The life of Alan Turing (1912–1954) is as compelling a tale as the history of mathematics can boast. It is the story of genius, of courage, and of utter tragedy.

This is the subject of David Leavitt’s book, *The Man Who Knew Too Much: Alan Turing and the Invention of the Computer*, published by Norton in 2006. Leavitt did significant research for this volume and now and then was able to turn a phrase with the best of them. In its review, *American Scientist* described the work as a “commendable job,” and the *New York Times* used adjectives like “skillful” and “literate.”

Clearly, Leavitt’s book has its fans. But I am writing for MAA Reviews, and so I find it appropriate to address the *mathematical* content of the book. And, on this front, *The Man Who Knew Too Much* is a nightmare in print.

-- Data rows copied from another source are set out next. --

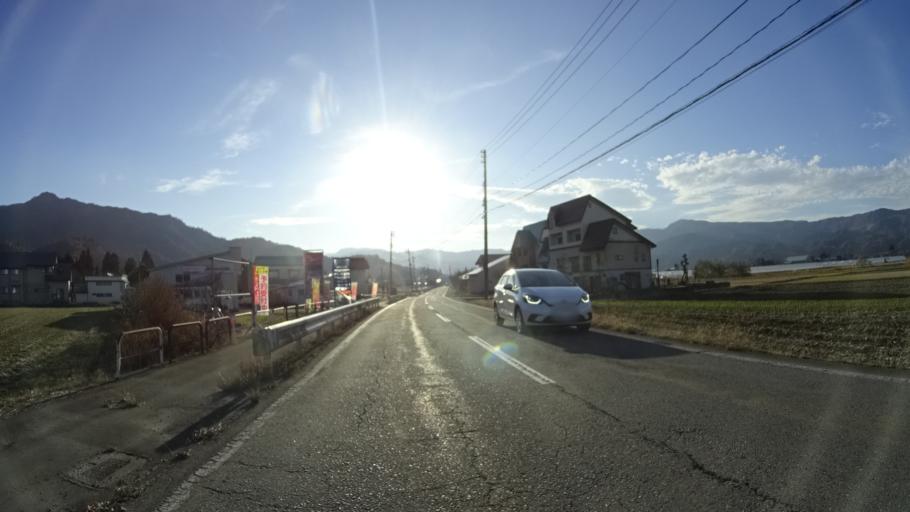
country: JP
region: Niigata
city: Shiozawa
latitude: 37.0118
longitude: 138.8528
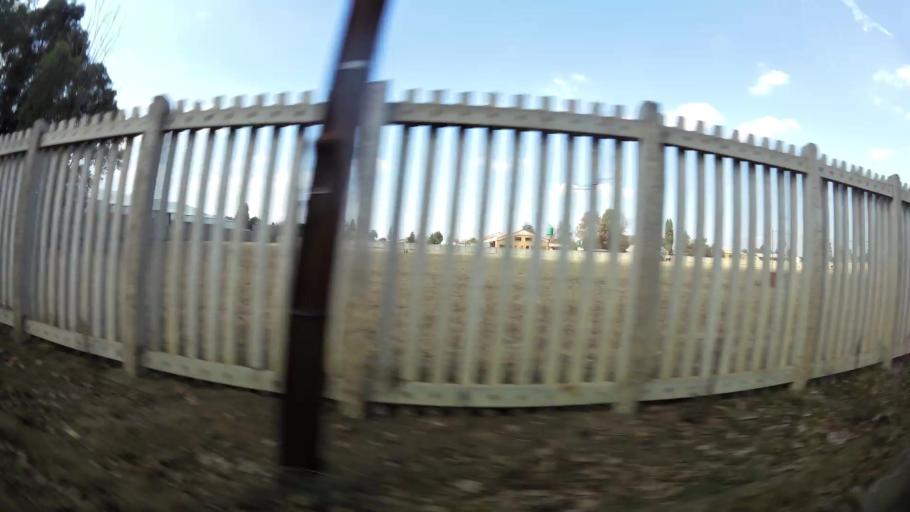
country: ZA
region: Gauteng
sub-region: Ekurhuleni Metropolitan Municipality
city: Benoni
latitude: -26.1067
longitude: 28.3645
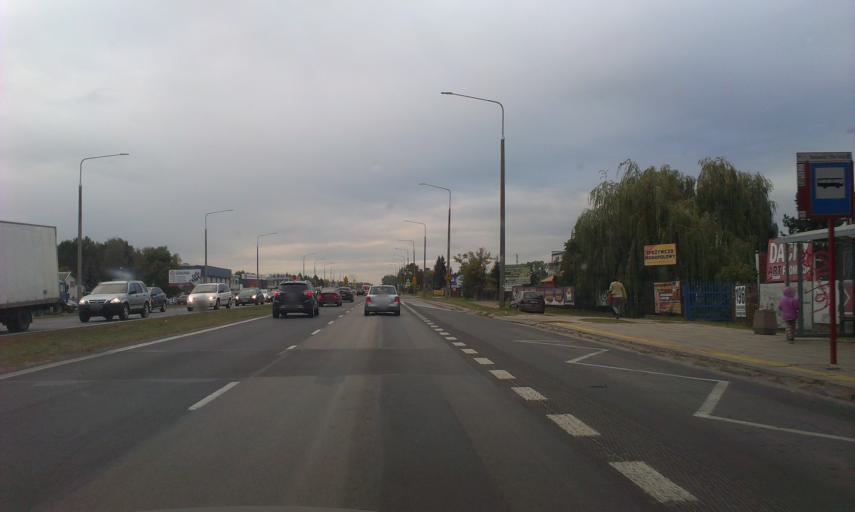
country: PL
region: Masovian Voivodeship
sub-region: Radom
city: Radom
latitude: 51.4433
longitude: 21.1453
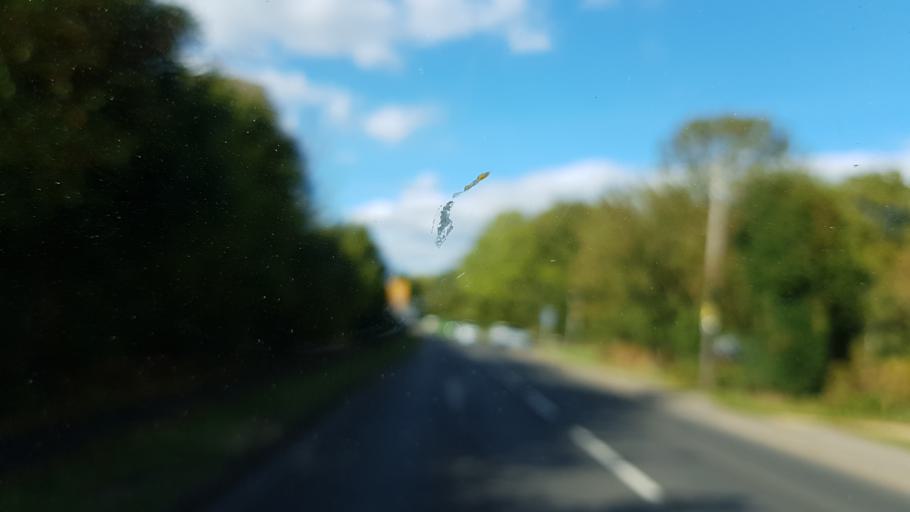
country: GB
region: England
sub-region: Surrey
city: Milford
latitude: 51.1606
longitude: -0.6491
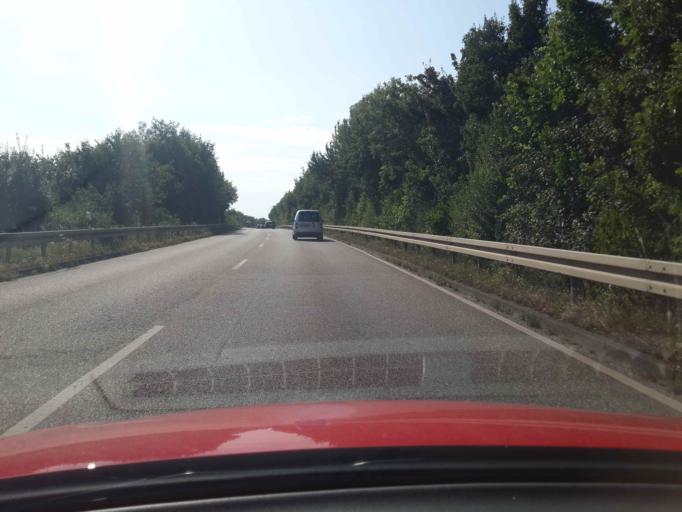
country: DE
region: Baden-Wuerttemberg
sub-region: Regierungsbezirk Stuttgart
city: Leingarten
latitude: 49.1474
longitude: 9.1307
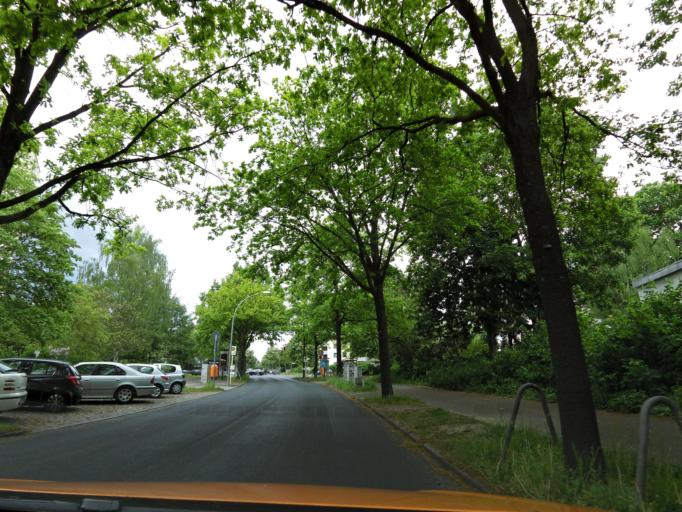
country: DE
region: Berlin
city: Zehlendorf Bezirk
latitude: 52.4186
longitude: 13.2486
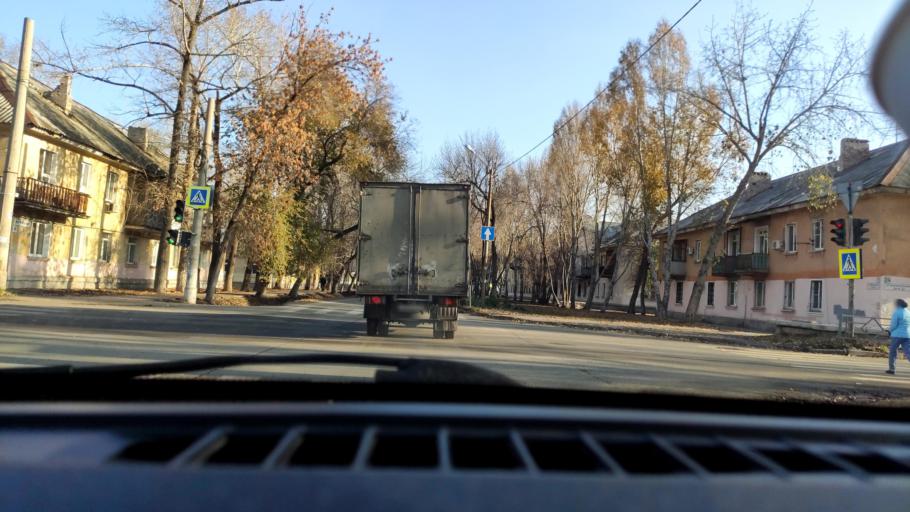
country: RU
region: Samara
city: Samara
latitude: 53.1134
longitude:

Leavitt’s math errors are frequent and egregious. For instance, on p. 129 he defines the zeta function as follows: \[ \zeta(x) = 1 + \frac12 + \frac1{3^{\mathrm{x}}} + \dots \frac{1}{\mathrm{nx}}\dots .\]

Here is an expression with *four* glaring errors. First, Leavitt italicizes “*x*” on the left side of the equation but not on the right. Second, he forgets the exponent “*x*” above the “2” in the second term on the right side, even though he puts an exponent “x” above the “3” in the third. Next, he fails to surround the final fraction by “+” signs, before and after. Finally, that final fraction should be \(\frac{1}{n^x}\) rather than \(\frac{1}{\mathrm{nx}}\), which is a very different thing.

Matters are equally garbled in a footnote on p. 220, where Leavitt addresses the four-color theorem that, he says, had been “proven in 1997.” According to him, the theorem states that, when coloring a map, “… you will need a minimum of four colors if no two adjoining regions are to be the same color.”

Now, think about this for a moment. If we had a map of the four adjacent U.S. states Illinois, Indiana, Ohio, and Pennsylvania, we could color them with just two colors: Illinois in red, Indiana in blue, Ohio in red, and Pennsylvania in blue. No two adjoining regions would be the same color, yet we would have colored our map with fewer than the “minimum of four colors” that Leavitt claimed was necessary.

The actual four-color theorem guarantees that a *maximum* of four colors will do the job for any planar map. And it was proved in 1976. So, Leavitt not only confused “minimum” and “maximum,” but got the date wrong by almost two decades. This is laughably bad.

For another example, consider Leavitt’s discussion of Mersenne primes on p. 234. He there credits Julia Robinson with proving that “ \(2_{521}-1\)” is a prime. Hmmm. It made me wonder if he would write the Pythagorean theorem as “\(a_2+b_2=c_2\).” And it was Raphael Robinson, not his wife Julia; his paper is easily found online.

The effect of such mathematical sloppiness is to erode confidence in everything else. If the author couldn’t tell the difference between an exponent and a subscript, or couldn’t state the four-color theorem correctly, or couldn’t copy down the equation of the zeta function, then what else did he get wrong? This sort of thing destroys credibility in a jiffy.

Leavitt is a novelist, not a mathematician, so some people might overlook these infelicities. But I doubt that readers would be as forgiving if I published a book on baseball in which I described a game that was won “by two free throws scored on penalty kicks at the 18th hole.” Anyone seeing such a sentence would conclude immediately that I had never played an inning of baseball. In like manner, anyone reading Leavitt will readily conclude that the author has never done a lick of mathematics.

There might be readers who enjoy this book. But from a mathematical viewpoint, David Leavitt is the man who knew too little.

William Dunham is currently Research Associate in Mathematics at Bryn Mawr College. He is the author of many books, and most recently was one of the editors of *The G. H. Hardy Reader*.